• DOCUMENT SEGMENT:

Over the years, Russian propaganda simultaneously denigrated the EU, predicting its imminent demise and promoted the hypothetical idea of a “Great Europe” (“from Lisbon to Vladivostok”). They claimed that Russia's accession to the European Union would give it new strength. The Europe Plus Russia alliance could become a true world superpower, the only power in the world capable of competing with the United States. Russia was actively promoting this idea through its "proxies" across Europe.

The Kremlin made every effort to get the UK to withdraw from the European Union. It did nothing to hide its joy when this finally happened. The pro-Russian Croatian newspaper Advance, among others, wrote that Russia could take the vacant seat.

This may be indeed in line with the Kremlin's secret dream. This may also be a useful lens to look at the statement made just a week ago by Putin’s press secretary Peskov: “The Anglo-Saxons, of course, are really boosting tensions on the European continent. That’s something for us, Europeans, to think about... And until we, Europeans, realize that it hurts us all, I don't think we can fix it.”

That is, Russia still does not seem to mind taking its place in Europe. But it does not want to be an equal among equals; it wants to dominate. Not only in Europe but also in the world. In scientific terms, this was called “proportional representation at the European table” and “historic British-Russian rivalry for world domination.” Criticizing the united Europe, Russia frequently claims that its father was allegedly Hitler (who, in turn, was an “Anglo-American invention,” of course).

In addition to the fact that the idea of a united Europe is hundreds of years older than Hitler, he did not "unite" but conquered it, creating the complete opposite of what Europeans dreamed of: a centralized empire with a dominant ethnic group for which Europe was only necessary “living space.” He started it with “protecting” Germans, the keepers of great culture and language, who allegedly suffered in Czechia and Poland because they had to study some “inferior” languages.

If we recall his well-known envy of the Anglo-Saxons, mixed with hatred, contempt for the Americans as a "rootless" nation incapable of high culture, and respect for their economic power at the same time, the resulting image seems almost identical to that of the "Russian world."

Back in 2004, Eurozine noted that in Russian political discourse, there is a certain opposition of Europe and the West (USA, NATO), where the West is portrayed as a destructive entity of sorts which is constantly trying to undermine the balance in Europe, while Europe is a passive, suffering entity, an arena of political and military struggle. It is deprived of its own agency, the only question is who will govern it.

According to Vladislav Surkov, a long-time apologist and grey cardinal of the Kremlin, “Russia will get its share in the new global gathering of land (or rather space), confirming its status of one of the few globalizers, as it happened in the times of the Third Rome or the Third International. Russia will expand not because it is good, but because this is physics.”

The original version of absolute values

What really happened in the above-mentioned period between 2000 and 2004, if no one "insulted" Russia?

As oil prices continued to climb, Russia's political elite was becoming more confident. The nuclear factor was now strengthened by the component of raw materials. This allowed Russia to get a sense of its own grandeur and self-sufficiency. It was then that the Russian political class turned back to authoritarianism and the old great-power ideology, that is, the form of personalist power that is natural and familiar to Russia.

The infamous arrogant question, "Who are you to f***ing lecture me?” in the spirit of new Russian diplomacy, was addressed by the Russian Foreign Minister to the British Foreign Secretary later, in 2008. This was the first statement, but far from the first thought. Shortly after Putin came to power in Russia, the attitude was that Russia had nothing to learn from the West, if anything, the West was supposed to learn from it instead.

• DATA SUPPLIED:
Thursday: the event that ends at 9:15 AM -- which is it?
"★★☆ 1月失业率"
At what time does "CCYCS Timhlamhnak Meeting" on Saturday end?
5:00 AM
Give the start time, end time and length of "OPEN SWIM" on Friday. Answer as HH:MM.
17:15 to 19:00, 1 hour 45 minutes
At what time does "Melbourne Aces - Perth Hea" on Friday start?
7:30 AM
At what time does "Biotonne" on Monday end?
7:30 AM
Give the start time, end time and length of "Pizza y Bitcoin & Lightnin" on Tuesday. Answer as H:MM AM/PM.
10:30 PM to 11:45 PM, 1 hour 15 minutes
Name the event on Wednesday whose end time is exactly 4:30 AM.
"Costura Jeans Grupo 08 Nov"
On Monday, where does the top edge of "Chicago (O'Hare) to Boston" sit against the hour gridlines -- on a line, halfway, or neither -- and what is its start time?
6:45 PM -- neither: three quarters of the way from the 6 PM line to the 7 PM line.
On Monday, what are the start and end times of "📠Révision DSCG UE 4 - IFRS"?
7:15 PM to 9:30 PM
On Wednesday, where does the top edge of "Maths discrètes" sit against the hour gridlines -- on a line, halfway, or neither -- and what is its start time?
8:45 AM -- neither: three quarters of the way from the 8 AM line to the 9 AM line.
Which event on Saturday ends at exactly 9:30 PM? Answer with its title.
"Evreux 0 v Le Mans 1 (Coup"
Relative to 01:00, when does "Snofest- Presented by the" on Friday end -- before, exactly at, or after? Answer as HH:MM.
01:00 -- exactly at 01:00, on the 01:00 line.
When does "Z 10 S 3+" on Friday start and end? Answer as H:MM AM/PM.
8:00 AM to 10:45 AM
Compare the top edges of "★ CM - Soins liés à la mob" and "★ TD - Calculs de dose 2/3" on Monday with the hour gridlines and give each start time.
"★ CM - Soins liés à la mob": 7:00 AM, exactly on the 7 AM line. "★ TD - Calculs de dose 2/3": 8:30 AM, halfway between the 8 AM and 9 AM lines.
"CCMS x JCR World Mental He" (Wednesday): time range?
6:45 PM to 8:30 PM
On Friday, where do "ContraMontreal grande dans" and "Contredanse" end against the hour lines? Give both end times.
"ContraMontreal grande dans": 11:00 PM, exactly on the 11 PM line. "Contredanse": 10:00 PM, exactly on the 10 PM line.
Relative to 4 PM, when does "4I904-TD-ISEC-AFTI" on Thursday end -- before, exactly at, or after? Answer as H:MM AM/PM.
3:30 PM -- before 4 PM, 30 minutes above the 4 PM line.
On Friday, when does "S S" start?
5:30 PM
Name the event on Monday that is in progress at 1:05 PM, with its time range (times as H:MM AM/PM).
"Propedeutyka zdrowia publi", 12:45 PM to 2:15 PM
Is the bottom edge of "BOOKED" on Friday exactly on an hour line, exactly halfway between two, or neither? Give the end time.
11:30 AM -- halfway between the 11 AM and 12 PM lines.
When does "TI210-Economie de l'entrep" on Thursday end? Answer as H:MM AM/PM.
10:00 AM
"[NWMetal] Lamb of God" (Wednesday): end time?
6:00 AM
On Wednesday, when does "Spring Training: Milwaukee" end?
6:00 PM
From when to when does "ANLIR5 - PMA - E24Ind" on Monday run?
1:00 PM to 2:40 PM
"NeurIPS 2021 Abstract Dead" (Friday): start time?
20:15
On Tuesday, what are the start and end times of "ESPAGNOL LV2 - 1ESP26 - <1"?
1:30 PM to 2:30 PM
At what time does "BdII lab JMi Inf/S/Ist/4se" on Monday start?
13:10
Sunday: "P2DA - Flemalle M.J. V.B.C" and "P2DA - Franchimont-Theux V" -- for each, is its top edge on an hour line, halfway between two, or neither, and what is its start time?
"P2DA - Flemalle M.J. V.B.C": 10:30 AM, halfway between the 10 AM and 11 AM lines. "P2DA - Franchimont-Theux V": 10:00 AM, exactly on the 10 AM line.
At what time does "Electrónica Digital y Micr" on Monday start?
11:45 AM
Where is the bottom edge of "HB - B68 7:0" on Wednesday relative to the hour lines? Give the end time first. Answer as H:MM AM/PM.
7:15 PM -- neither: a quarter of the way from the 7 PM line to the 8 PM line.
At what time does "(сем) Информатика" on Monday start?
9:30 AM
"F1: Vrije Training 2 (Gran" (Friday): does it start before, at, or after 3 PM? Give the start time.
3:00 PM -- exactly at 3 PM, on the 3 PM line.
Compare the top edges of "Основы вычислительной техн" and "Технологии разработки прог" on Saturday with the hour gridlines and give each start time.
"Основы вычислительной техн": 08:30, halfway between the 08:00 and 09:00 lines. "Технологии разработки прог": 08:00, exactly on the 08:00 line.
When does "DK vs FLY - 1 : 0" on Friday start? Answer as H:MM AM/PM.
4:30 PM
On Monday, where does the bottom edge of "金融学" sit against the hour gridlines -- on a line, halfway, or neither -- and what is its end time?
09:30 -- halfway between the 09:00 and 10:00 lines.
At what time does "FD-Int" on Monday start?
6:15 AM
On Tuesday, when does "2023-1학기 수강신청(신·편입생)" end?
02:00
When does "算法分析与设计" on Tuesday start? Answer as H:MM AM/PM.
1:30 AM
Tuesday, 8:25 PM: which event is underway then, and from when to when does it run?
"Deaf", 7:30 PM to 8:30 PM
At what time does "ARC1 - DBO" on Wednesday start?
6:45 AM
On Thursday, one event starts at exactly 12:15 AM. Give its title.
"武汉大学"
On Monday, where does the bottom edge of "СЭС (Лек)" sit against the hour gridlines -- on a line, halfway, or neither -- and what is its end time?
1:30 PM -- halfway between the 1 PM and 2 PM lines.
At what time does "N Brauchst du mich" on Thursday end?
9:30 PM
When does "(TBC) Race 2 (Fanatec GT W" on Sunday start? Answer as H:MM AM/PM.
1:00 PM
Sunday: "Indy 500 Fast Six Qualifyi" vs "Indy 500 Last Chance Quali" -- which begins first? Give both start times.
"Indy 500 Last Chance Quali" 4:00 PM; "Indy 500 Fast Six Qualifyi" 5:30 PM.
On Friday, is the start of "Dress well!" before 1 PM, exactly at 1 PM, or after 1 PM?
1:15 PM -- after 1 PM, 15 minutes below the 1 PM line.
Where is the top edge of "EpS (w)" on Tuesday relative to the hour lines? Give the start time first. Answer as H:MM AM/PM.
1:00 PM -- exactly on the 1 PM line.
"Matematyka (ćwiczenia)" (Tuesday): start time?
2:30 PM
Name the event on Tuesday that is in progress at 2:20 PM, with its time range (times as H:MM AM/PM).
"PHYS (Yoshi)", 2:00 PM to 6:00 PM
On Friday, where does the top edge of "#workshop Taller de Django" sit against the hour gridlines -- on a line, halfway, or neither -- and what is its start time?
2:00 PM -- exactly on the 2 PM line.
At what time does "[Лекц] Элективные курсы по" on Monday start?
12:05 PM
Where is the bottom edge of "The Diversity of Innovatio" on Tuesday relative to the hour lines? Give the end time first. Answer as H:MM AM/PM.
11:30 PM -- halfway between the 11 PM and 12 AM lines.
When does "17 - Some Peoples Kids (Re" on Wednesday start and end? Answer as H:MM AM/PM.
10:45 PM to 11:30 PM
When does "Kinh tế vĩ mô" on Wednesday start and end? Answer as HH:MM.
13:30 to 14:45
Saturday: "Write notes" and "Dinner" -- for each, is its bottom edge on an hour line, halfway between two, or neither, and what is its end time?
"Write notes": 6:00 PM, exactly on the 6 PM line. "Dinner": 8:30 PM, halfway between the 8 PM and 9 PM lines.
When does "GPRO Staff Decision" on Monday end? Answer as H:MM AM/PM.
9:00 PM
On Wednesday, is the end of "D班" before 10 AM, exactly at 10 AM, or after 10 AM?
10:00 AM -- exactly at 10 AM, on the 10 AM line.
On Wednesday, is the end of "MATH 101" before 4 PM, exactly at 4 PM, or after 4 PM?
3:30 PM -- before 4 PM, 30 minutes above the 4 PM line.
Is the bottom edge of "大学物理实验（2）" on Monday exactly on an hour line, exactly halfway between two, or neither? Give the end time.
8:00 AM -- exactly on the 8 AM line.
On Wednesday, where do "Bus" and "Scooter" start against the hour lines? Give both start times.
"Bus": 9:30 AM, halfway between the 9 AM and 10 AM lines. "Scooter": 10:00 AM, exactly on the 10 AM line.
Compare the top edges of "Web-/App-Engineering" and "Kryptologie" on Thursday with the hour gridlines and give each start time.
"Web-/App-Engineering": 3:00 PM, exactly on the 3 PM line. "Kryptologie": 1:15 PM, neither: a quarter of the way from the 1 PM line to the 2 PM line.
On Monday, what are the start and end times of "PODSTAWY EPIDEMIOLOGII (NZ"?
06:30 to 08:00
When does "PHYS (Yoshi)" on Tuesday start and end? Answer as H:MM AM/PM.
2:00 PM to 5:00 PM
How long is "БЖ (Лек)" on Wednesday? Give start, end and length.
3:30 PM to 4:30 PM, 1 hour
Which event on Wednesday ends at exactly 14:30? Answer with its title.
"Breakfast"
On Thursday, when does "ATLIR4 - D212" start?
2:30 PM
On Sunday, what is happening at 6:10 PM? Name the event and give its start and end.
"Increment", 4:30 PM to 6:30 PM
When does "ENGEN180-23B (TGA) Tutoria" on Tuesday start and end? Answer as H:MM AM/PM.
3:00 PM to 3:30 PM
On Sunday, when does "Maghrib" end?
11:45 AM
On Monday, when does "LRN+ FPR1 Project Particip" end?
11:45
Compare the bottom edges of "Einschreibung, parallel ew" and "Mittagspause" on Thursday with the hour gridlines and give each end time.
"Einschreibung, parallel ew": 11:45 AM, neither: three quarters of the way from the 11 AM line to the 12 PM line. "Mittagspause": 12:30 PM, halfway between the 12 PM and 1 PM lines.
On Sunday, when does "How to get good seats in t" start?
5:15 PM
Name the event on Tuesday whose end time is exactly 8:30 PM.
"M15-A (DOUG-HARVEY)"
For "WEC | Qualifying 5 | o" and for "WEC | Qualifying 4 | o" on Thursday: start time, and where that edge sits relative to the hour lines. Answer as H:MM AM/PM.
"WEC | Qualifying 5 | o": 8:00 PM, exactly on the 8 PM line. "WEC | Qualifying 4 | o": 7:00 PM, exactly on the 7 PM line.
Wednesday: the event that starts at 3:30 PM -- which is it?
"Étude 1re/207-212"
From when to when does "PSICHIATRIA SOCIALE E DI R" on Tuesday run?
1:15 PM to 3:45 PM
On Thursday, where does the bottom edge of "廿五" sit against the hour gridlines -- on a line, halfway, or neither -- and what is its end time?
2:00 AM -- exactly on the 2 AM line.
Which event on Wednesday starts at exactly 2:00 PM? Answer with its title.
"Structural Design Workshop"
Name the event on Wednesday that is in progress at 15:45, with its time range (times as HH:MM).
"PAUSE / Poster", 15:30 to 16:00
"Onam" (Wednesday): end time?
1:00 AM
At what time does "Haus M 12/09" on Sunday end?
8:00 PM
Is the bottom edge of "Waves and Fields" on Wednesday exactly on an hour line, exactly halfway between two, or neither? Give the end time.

• GIVEN REQUEST: Translate this sentence from the commentary on Russian propaganda into Spanish: "The Kremlin made every effort to get the UK to withdraw from the European Union." The data above comes from a different source than the text.

• ANSWER TO THE PROBLEM: El Kremlin hizo todo lo posible para que el Reino Unido se retirara de la Unión Europea.